Historical records dated from Roman times prove that Jesus existed. That cannot be
denied, and I'm goddamn sick of people saying he never existed in the first place. You
don't have to follow him, but can't you at least acknowledge his existence? Are you that
heartless? Are you that afraid of him? I think some people claim there never was a Jesus
of Nazareth because they’re scared that he really did exist. And God forbid if Jesus
walked this earth, for that would mean, perhaps, that a higher power exists. It would be
conforming to society to consider this. It would mean believing that there are greater
things than men, things that can control them, things that we cannot see or prove with our
own senses. It is a fear that is blind and naive. It frightens them to think that a man
willingly died to save their souls.

It frightens me too, but it was not his death that made my heart ache. Why he chose to die
makes my conscience wail and my heart ache.

He died for the sins of man. He died for me. God, why would anyone care enough to do
such a thing? To suffer so much just for me, a selfish, ungrateful human being? I am not
worthy of such a sacrifice, Jesus. But I cannot thank you enough, for I know I will never
be alone. I feel dead inside sometimes, locked inside my head. I wanted to break down
and scream all of my regrets and fears in front of you, tell you what I really feel. I even
grew angry at you for taking away my father and my peace of mind. Yet you knew all of
this when you carried that cross on your back, when the soldiers beat you and your skin
grew red with your own blood. You forgave me, and you died so that God may forgive
me as well. I just have trouble accepting this sometimes, for my will gets in the way of
God’s.

Jesus, I wonder if you knew all of the bloodshed that would occur because of you. All of
the wars that so called Christians started. All of the hatred between religions. All the
manipulating, lecherous behavior, and murders that were carried out in your name.
Innocent blood has been running in the streets for too long. Why did you let them do this,
Jesus? Why did you die for the people who cheat, lie, and kill?

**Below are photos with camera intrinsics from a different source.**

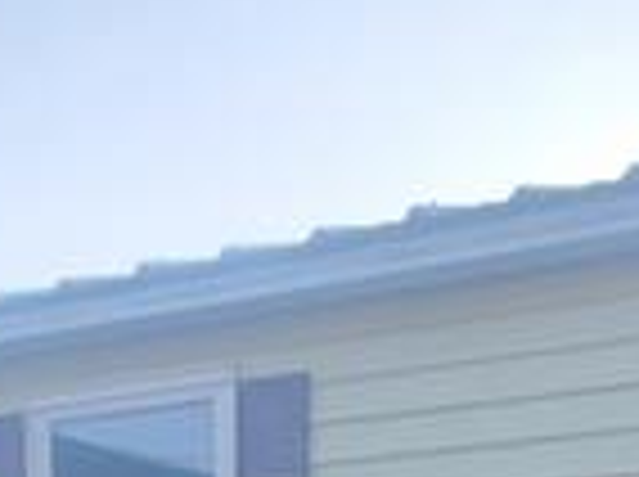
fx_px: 1732
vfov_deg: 14.1
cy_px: 828
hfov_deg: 20.0
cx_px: -68
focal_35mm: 94
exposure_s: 1/120
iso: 50
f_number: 2.2
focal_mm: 1.8
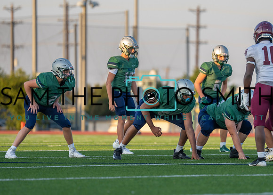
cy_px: 110
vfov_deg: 4.3
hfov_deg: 6.0
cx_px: 183
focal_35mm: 337
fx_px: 2610
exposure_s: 1/1250
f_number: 2.8
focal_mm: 200
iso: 320
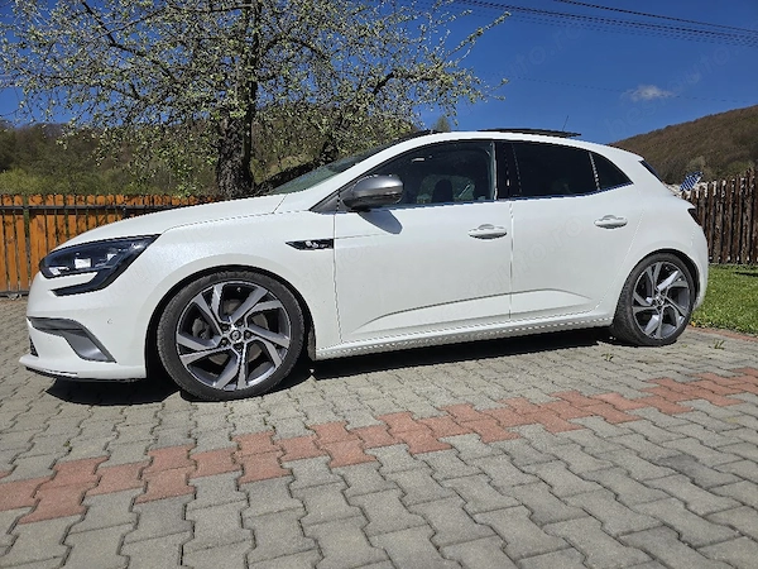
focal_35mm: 23
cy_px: 284
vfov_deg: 58.9
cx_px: 379
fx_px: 504
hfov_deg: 73.9
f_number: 1.7
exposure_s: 1/2000
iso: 12
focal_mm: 6.3
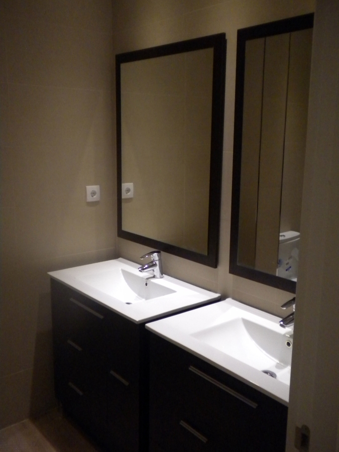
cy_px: 226
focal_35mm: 35
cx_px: 170
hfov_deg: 40.7
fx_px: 457
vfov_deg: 52.6
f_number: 3.1
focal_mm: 6.3
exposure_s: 1/78.6
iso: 400
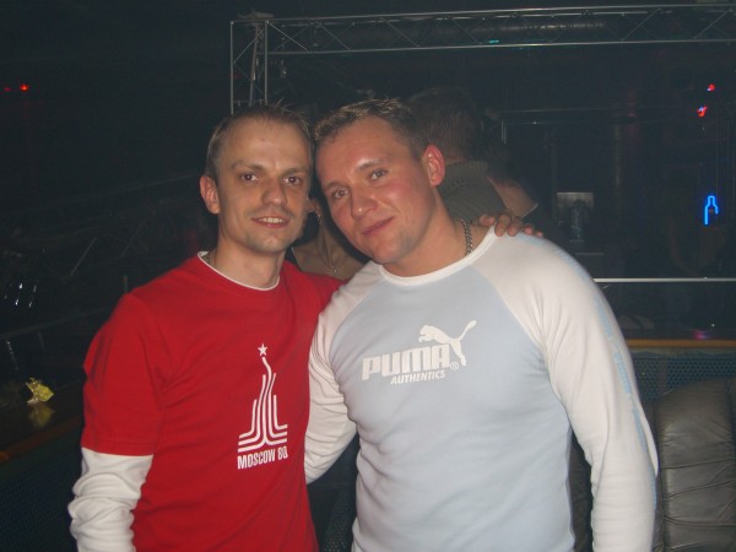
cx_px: 368
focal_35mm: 46
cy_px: 276
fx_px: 978
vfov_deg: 31.5
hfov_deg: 41.2
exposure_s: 1/60
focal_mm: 9.5
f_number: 3.1
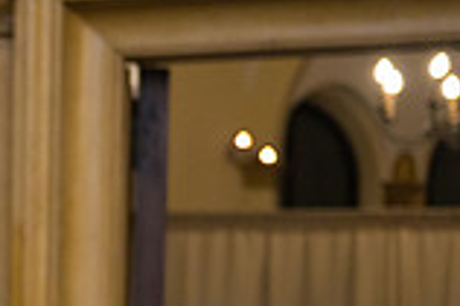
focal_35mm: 148
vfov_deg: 9.0
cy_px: 443
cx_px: -321
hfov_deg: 12.8
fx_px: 1889
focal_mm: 38
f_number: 3.2
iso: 1600
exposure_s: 1/200
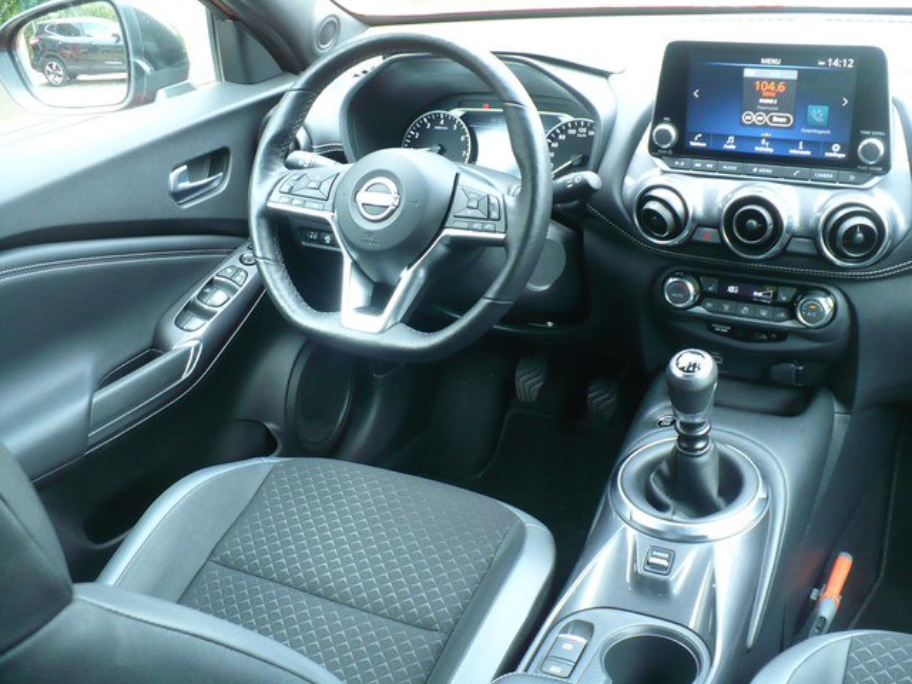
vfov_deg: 38.7
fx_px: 975
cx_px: 456
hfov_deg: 50.1
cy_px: 342
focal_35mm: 37
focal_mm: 6.1
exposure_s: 1/30
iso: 200
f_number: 2.8
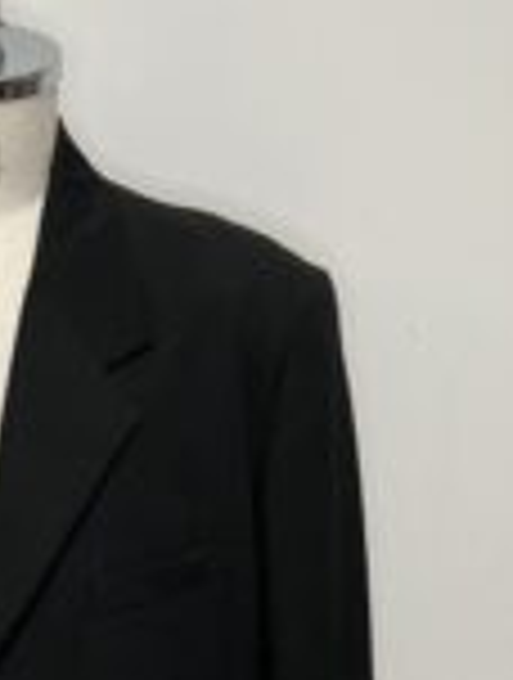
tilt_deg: -15.7
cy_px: 675
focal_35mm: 74
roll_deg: +0.8
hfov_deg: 19.4
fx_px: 1456
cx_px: -9
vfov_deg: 25.0
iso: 125
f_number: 1.8
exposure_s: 1/50
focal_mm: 3.99
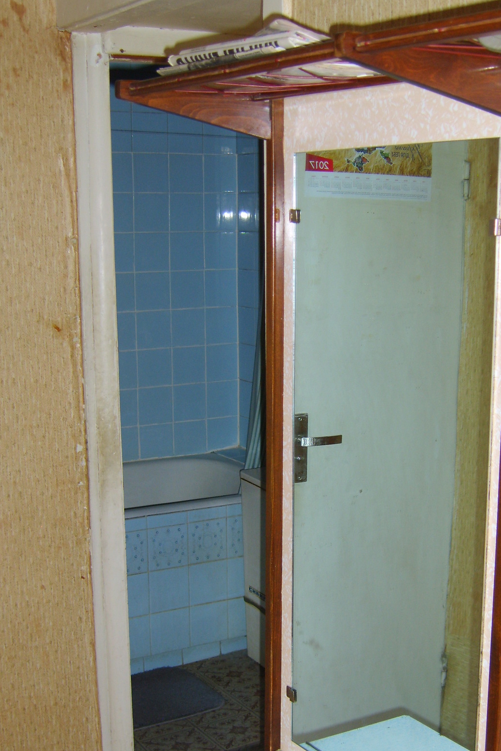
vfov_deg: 38.1
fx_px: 1085
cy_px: 445
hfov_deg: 25.9
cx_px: 306
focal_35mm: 52
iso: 61
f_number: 2.8
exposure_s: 1/30
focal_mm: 7.8
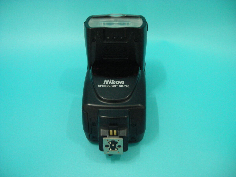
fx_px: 259
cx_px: 118
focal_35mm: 38
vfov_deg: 37.7
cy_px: 88
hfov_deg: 49.0
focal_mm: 6.3
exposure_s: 1/17.8
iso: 200
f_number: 3.2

Teach me to be humble, Jesus. Teach me to forgive those who may not deserve
forgiveness in the eyes of men. Grant me the courage to fight this injustice. Help me to
guide others so that they may see you, or respect you at the very least. Destroy the pride
that so often keeps me from doing your will. Help this troubled world find peace, for it is
painfully obvious that men alone cannot do it.

Forgive me, for I know that I would have been one of the people who condemned you. I would have been Pilate, pretending that your death is not at all my fault. I am ashamed, Jesus, and sometimes this shame is hard to bear.